Warnungen vor unkontrollierten Schließungen
Der Vorstandssprecher der Diakonie in Niedersachsen, Hans-Joachim Lenke, warnte indes vor katastrophalen Auswirkungen für das Flächenland, wenn "benötigte Häuser unkontrolliert schließen und Lücken in das Versorgungsnetz reißen" würden. Nicht nur finanziell auch personell sei das System ausgelaugt. Arbeitskräfte fehlten in allen Bereichen von Ärzten über Pflegekräfte bis hin zu Reinigungspersonal. Die Vorsitzende des Niedersächsischen Pflegerates, Vera Lux, sagte, es sei klar, dass es bei einer Neuregelung der Gesundheitsversorgung zu Einschnitten kommen müsse. "Aber ein unstrukturiertes Kliniksterben ist dafür der schlechteste Weg."
In ganz Niedersachsen protestieren Mitarbeitende in Kliniken
Von Göttingen bis Braunschweig über Osnabrück, Bad Bentheim, Meppen und darüber hinaus beteiligen sich Krankenhäuser an dem Aktionstag. Die Sprecherin des Klinikum Peine sagte, dass die Kosten an allen Stellen explodieren würden. Mitarbeitende hätten deswegen Flyer der Deutschen Krankenhausgesellschaft an Patienten verteilt. Der Forderung nach einem Inflationsausgleich schlossen sich mit Plakaten auch die Geschäftsführerin und Belegschaft der Harzkliniken in Goslar an. Der Geschäftsführer des städtischen Klinikums in Wolfenbüttel erklärte, dass Krankenhäuser steigende Preise nicht alleine ausgleichen könnten, weil sie die Preise für ihre Behandlungen nicht selbst festlegen dürften.
Schnelle Hilfe benötigt
Vom Agaplesion Klinikum Schaumburg hieß es, die wirtschaftliche Situation sei mehr als angespannt. Die Krankenhäuser müssten dringend gestärkt werden, um die Patientinnen und Patienten weiter versorgen zu können. Dabei würde auch ein Bürokratie-Abbau für alle Mitarbeitenden helfen. Die Krankenhäuser in der Region Hildesheim schlugen gemeinsam Alarm: die derzeitige finanzielle Krise sei für die Kliniken massiv herausfordernd, sagte der Geschäftsführer vom Sankt Bernward Krankenhaus Hildesheim, Stefan Fischer. Die gestiegenen Tarifkosten müssten refinanziert werden und es fehle ein Inflationsausgleich.

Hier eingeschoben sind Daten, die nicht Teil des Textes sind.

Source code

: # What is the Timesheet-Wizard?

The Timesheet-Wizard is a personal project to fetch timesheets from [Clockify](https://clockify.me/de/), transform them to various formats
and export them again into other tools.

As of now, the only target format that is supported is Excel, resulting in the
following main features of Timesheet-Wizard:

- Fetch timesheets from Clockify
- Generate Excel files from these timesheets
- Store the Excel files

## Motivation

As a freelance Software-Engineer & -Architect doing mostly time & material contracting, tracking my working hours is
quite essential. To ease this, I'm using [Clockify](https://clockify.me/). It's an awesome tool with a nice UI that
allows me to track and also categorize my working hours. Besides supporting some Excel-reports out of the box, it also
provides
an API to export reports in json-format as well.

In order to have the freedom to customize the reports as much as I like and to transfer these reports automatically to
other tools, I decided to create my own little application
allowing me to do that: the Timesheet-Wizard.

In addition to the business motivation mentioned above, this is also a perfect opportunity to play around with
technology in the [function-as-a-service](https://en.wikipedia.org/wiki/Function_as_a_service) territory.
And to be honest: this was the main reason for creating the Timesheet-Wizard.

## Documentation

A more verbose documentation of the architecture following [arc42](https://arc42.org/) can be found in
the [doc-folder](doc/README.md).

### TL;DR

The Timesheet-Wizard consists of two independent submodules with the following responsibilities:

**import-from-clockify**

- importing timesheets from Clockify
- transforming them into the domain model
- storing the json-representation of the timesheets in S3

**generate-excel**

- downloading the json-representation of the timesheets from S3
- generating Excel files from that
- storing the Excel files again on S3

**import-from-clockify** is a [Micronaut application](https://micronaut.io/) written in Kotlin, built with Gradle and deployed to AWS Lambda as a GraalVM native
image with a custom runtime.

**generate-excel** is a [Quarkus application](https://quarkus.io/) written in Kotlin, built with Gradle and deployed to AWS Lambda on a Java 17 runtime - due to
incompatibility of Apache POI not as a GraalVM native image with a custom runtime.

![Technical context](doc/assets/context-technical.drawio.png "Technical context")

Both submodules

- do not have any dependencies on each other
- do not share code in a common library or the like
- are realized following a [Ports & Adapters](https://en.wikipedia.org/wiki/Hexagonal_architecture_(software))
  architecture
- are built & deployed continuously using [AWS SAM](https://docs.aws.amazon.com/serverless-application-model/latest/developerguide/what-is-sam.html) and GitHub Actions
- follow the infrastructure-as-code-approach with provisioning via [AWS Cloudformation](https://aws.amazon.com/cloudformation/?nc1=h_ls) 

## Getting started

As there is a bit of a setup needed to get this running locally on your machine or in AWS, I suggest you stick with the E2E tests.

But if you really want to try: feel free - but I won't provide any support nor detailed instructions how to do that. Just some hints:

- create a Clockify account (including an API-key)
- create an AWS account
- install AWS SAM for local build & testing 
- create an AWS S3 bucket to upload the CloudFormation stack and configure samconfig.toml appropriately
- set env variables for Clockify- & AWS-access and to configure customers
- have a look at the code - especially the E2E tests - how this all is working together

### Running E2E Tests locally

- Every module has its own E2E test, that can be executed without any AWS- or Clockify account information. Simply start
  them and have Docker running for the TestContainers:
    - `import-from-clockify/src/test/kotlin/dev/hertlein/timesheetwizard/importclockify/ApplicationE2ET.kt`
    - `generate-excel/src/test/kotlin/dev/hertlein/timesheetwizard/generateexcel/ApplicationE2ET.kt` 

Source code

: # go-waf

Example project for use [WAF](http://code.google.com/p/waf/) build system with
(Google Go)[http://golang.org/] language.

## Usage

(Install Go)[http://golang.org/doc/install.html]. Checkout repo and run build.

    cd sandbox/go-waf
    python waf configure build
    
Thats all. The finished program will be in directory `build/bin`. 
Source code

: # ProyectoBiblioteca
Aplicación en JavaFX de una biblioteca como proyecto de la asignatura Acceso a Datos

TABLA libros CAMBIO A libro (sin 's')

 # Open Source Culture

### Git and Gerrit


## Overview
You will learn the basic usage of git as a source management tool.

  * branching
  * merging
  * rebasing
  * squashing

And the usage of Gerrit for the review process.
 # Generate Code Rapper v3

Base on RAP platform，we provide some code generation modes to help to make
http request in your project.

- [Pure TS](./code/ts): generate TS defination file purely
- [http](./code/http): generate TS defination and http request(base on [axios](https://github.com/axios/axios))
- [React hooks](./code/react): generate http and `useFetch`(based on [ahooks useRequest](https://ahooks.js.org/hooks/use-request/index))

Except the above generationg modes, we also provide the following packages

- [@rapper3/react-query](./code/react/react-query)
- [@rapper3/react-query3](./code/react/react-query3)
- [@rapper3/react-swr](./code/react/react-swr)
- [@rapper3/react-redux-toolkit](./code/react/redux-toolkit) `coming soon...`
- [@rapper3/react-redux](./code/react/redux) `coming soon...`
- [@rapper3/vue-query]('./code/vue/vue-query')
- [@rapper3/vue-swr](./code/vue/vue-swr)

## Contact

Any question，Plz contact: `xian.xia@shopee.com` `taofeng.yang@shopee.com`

Den könnten die Kliniken ja nicht einfach an die Patientinnen und Patienten weitergeben. Das AKH Celle mahnte: die aktuellen Reformpläne der Politik seien unterstützenswert - aber diese Reformen bräuchten Zeit, die die Kliniken aktuell nicht hätten. Es würden jetzt sofort finanzielle Hilfen benötigt.